Q. We just installed a T&G fir floor on a covered porch that the customer plans to have painted in the spring. I would prefer to at least seal the wood against the weather until the painter has a chance to prime and top-coat the floor. Do you have any recommendations?

A. Bill Feist, a former wood-finishes researcher with the Forest Products Laboratory in Madison, Wis., and co-author of Finishes for Exterior Wood, responds: To protect the fir flooring over the winter, your best choice would be to use a paintable water-repellent preservative (WRP) like Behr's No. 2-85 Multi-Purpose Waterproofing Sealer (800/854-0133, extension 2; www.behr.com); Wolman's Woodlife Classic Clear Wood Preservative (800/556-7737, www.wolman.com); or Cuprinol's Clear Deck & Wood Seal (800/424-5837, www.cuprinol.com).

There are a variety of WRPs on the market. Many of them are formulated for use as natural finishes on decks and fences, but these are not paintable and could cause paint-adhesion problems like blistering or peeling later on. So it's very important that the treatment you choose be described as paintable by the manufacturer.

There are many advantages to using a paintable WRP on unpainted porch flooring before priming and painting. Besides inhibiting mildew growth and retarding decay in above-ground applications, the treatment reduces raised grain, checking, warping, and splitting. It also improves paint adhesion, which would be especially valuable on a difficult-to-paint wood like flat-grain fir.
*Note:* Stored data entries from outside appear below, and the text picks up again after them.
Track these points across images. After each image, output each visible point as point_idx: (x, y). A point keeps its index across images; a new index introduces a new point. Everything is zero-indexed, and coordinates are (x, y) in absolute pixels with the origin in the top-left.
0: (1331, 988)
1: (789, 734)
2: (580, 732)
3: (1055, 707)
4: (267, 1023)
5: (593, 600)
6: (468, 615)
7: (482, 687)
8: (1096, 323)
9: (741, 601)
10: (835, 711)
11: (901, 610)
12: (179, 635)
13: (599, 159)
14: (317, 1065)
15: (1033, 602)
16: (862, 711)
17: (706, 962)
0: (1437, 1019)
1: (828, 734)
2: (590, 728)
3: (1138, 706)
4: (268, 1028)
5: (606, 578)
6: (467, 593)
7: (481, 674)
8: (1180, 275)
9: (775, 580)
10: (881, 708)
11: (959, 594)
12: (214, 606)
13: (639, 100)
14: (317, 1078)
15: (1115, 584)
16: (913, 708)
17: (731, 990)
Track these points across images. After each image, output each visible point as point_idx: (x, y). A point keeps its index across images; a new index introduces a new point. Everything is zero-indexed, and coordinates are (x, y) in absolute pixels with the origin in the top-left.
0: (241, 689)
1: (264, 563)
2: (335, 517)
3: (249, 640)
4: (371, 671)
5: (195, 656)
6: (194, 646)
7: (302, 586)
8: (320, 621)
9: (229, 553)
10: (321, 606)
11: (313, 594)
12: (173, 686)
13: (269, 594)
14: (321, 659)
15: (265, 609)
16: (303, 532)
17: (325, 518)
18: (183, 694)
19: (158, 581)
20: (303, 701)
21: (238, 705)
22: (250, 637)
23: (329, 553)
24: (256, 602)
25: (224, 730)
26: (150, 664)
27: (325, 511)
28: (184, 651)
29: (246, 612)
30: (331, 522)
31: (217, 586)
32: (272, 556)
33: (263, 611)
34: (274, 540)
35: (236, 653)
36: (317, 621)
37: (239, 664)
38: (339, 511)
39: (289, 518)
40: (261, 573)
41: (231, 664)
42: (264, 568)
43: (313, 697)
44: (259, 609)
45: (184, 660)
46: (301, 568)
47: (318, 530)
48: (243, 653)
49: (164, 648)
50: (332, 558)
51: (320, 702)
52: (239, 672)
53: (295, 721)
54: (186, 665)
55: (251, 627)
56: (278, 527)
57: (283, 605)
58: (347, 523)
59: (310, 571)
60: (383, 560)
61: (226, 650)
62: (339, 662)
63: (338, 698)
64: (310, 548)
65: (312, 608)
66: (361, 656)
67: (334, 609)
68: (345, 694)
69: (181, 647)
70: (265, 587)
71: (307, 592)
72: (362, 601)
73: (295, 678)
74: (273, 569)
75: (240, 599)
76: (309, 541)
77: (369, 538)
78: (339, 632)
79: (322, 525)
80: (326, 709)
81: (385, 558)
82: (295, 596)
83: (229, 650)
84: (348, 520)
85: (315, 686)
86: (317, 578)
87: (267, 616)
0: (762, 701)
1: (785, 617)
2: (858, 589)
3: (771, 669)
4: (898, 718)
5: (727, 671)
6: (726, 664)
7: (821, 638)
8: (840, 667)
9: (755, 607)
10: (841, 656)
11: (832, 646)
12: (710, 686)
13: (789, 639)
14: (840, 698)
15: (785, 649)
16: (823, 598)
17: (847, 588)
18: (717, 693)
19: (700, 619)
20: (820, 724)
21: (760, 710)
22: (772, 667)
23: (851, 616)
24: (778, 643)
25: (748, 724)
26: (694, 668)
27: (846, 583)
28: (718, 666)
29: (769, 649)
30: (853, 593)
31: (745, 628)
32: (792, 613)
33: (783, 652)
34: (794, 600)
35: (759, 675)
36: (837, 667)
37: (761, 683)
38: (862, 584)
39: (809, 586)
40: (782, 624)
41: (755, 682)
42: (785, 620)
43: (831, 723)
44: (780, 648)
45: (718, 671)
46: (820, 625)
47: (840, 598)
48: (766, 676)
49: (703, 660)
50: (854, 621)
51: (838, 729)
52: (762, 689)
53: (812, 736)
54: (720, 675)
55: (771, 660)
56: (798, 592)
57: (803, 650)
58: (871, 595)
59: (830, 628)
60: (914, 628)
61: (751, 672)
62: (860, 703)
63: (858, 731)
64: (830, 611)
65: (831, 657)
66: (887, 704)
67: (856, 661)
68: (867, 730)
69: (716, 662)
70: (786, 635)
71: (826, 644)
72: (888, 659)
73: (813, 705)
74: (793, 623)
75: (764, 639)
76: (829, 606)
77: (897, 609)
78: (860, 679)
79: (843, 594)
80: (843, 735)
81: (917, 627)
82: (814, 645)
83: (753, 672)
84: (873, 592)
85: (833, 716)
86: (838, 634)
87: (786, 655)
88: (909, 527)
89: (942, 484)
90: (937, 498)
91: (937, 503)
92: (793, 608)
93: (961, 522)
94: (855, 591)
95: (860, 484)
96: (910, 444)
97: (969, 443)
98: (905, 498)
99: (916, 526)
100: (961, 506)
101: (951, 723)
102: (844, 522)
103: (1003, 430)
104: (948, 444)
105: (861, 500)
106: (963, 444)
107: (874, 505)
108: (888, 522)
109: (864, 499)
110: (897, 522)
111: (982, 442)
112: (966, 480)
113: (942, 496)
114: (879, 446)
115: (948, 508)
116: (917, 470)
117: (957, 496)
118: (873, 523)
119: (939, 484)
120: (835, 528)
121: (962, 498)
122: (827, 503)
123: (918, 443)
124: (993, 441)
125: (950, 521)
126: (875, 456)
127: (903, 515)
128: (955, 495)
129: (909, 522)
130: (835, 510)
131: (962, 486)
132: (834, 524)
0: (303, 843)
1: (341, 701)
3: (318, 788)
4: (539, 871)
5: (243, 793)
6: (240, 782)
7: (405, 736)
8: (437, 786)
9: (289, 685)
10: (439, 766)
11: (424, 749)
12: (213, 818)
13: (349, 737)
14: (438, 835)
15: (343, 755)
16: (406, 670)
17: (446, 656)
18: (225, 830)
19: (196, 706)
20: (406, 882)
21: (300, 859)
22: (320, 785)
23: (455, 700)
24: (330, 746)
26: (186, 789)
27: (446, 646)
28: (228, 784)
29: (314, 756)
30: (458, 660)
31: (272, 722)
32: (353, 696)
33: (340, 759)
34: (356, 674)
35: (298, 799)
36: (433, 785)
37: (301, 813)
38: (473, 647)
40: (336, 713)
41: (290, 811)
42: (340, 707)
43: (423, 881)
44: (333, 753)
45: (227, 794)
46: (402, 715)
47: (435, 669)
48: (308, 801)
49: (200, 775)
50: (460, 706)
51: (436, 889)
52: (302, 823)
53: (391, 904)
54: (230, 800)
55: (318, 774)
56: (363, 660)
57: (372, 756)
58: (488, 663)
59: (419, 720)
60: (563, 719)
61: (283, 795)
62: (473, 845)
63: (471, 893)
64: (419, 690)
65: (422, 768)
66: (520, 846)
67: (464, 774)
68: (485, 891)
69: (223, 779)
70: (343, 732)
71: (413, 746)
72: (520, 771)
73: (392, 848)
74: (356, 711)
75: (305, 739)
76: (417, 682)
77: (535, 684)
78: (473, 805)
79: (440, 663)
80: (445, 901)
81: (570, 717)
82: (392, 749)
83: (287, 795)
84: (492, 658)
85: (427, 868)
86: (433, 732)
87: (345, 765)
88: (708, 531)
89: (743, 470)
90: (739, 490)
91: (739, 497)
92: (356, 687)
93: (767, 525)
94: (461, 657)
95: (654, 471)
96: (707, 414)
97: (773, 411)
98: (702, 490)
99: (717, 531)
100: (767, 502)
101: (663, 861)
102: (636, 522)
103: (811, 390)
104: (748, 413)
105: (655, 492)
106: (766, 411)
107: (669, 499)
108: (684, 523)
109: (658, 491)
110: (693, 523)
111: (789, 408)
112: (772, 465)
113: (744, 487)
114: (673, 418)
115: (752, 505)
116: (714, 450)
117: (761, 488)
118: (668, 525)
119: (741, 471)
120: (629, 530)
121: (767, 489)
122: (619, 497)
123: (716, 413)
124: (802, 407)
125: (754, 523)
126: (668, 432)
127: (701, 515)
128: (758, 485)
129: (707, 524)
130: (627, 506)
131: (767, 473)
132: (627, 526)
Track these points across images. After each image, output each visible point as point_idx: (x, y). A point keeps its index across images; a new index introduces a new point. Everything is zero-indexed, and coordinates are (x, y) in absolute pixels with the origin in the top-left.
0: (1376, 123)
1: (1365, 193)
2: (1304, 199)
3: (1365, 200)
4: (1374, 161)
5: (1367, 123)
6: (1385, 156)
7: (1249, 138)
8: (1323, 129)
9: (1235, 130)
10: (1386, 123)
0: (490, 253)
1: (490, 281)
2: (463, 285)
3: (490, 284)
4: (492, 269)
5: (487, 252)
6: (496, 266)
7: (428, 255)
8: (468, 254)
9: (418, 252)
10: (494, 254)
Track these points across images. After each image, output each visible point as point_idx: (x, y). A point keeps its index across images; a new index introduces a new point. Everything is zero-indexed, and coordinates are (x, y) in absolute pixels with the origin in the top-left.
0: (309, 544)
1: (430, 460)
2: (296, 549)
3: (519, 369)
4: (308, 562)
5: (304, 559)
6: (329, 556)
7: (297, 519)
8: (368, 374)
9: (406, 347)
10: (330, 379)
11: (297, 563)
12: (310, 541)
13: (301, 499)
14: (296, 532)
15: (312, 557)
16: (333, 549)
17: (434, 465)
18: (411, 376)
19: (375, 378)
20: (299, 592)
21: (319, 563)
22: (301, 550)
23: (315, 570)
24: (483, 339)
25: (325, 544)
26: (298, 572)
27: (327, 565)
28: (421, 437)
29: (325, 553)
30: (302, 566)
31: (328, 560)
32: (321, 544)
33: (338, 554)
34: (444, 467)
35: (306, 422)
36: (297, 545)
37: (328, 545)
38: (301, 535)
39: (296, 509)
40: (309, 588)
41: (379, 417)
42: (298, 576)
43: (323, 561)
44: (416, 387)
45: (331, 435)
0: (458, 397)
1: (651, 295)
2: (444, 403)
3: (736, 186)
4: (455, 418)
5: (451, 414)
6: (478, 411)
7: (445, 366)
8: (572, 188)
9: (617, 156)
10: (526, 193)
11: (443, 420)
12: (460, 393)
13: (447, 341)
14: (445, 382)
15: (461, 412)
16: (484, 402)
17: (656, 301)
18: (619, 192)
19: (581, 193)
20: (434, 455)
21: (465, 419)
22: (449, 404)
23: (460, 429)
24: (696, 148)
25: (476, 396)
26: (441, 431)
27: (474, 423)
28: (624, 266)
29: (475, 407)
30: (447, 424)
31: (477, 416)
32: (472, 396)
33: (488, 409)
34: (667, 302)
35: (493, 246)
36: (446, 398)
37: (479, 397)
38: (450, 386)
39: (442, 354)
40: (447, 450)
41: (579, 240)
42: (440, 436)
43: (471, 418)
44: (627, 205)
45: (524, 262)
It's always best to treat all sides (front, back, ends, and edges) of your flooring with the WRP before installation. But even when unfinished porch flooring has already been installed, it's helpful to back-treat with WRP as much as you can, assuming access under the porch is reasonable. Research has shown conclusively that solid wood products back-primed with a WRP retain paint better — and perform better overall — than those coated on one side only.